Tuesday, May 27, 2014

What Are You Waiting For?

I think my 50's have turned out to be the best years of my life so far.  I'm not saying that the best things have happened to me in the last couple years but just that I know more about my own inner peace and acceptance, feeling comfortable being me! 


I have realized more lately than ever before how often I have put things off until, well you know the list...I have more money, when I lose weight, the mortgage is paid off, the kids are grown, and worst of all, , when life isn't so busy!  Looking at some seniors I would say life isn't so busy when you are getting up in age and your body doesn't work the way it used to and you spend most of your time sitting in a chair wishing you could go out and do the things you used to.


In the past month I have lost a good friend to cancer and heard of another getting the news she has a brain tumour and two weeks left to live.  Cancer, along with a plethora of other illnesses seems to be swallowing us up one by one.  All of a sudden it seems life has become more a game of Russian Roulette.  Not that it hasn't always been I suppose, I mean we don't know what tomorrow will bring but recently it just seems that a wake up call is being delivered and it's time to take notice.
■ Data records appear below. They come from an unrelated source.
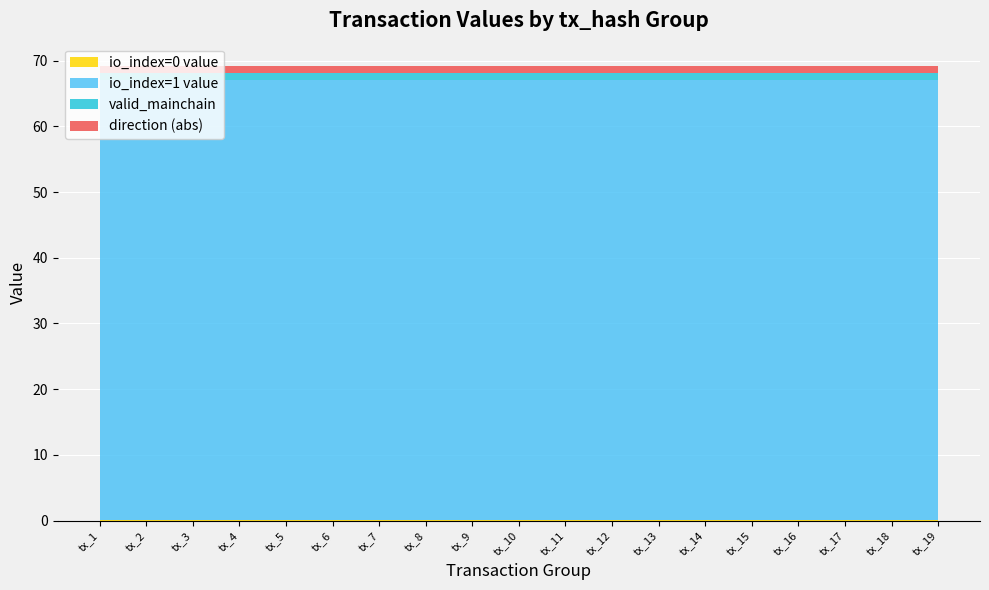

Reading left to right, list all the values displayed in this chart.

io_index=0 value: tx_1=0.1	tx_2=0.1	tx_3=0.1	tx_4=0.1	tx_5=0.1	tx_6=0.1	tx_7=0.1	tx_8=0.1	tx_9=0.1	tx_10=0.1	tx_11=0.1	tx_12=0.1	tx_13=0.1	tx_14=0.1	tx_15=0.1	tx_16=0.1	tx_17=0.1	tx_18=0.1	tx_19=0.1
io_index=1 value: tx_1=67.0	tx_2=67.0	tx_3=67.0	tx_4=67.0	tx_5=67.0	tx_6=67.0	tx_7=67.0	tx_8=67.0	tx_9=67.0	tx_10=67.0	tx_11=67.0	tx_12=67.0	tx_13=67.0	tx_14=67.0	tx_15=67.0	tx_16=67.0	tx_17=67.0	tx_18=67.0	tx_19=67.0
valid_mainchain: tx_1=1.0	tx_2=1.0	tx_3=1.0	tx_4=1.0	tx_5=1.0	tx_6=1.0	tx_7=1.0	tx_8=1.0	tx_9=1.0	tx_10=1.0	tx_11=1.0	tx_12=1.0	tx_13=1.0	tx_14=1.0	tx_15=1.0	tx_16=1.0	tx_17=1.0	tx_18=1.0	tx_19=1.0
direction (abs): tx_1=1.0	tx_2=1.0	tx_3=1.0	tx_4=1.0	tx_5=1.0	tx_6=1.0	tx_7=1.0	tx_8=1.0	tx_9=1.0	tx_10=1.0	tx_11=1.0	tx_12=1.0	tx_13=1.0	tx_14=1.0	tx_15=1.0	tx_16=1.0	tx_17=1.0	tx_18=1.0	tx_19=1.0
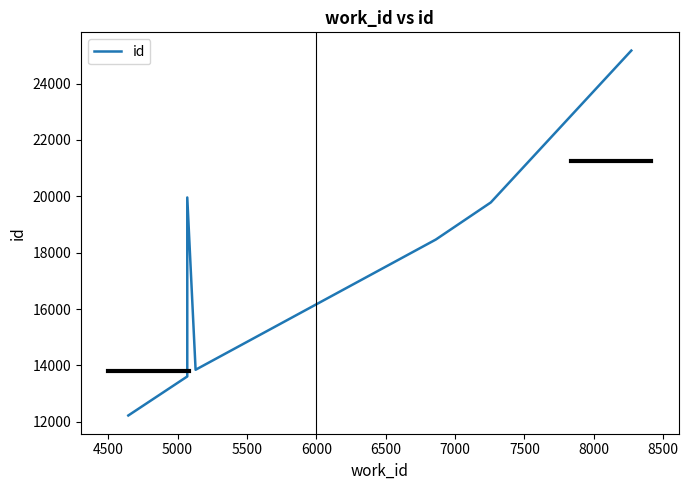

The chart shows a value of 8189 at 4000. True or false?

False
What would I do if I was given the news that I had only a year left (heaven forbid)...would I try to pick up extra work to pay off the mortgage faster, dust the cobwebs from every corner of my house, start another crazy diet?  Would I spend my last days regretting so many things left undone because I was waiting?  Waiting for what??  I like to think I would spend that time with the ones that love me, just being with them and knowing words are not necessary because I have told them and showed them everyday that they are loved.  I would like the people I have differed with to know that all has been forgiven and that even the rough times taught me to be a better person.  The last day of my life I hope I can spend it looking at a fully crossed off bucket list and at peace, being thankful for every minute of life I have had and for every person and experience that has been a part of it.


I know it is nearly impossible to live a life with no regrets when your time comes but I think living a life without trying to be positive, without helping others whenever possible, without forgiveness in your heart would be a shame.  So before any bad news comes my way I am going to stop waiting, do the things I have put off, say the things that need to be said and if time allows maybe I'll get after those cobwebs.


Now I ask you...What are you waiting for?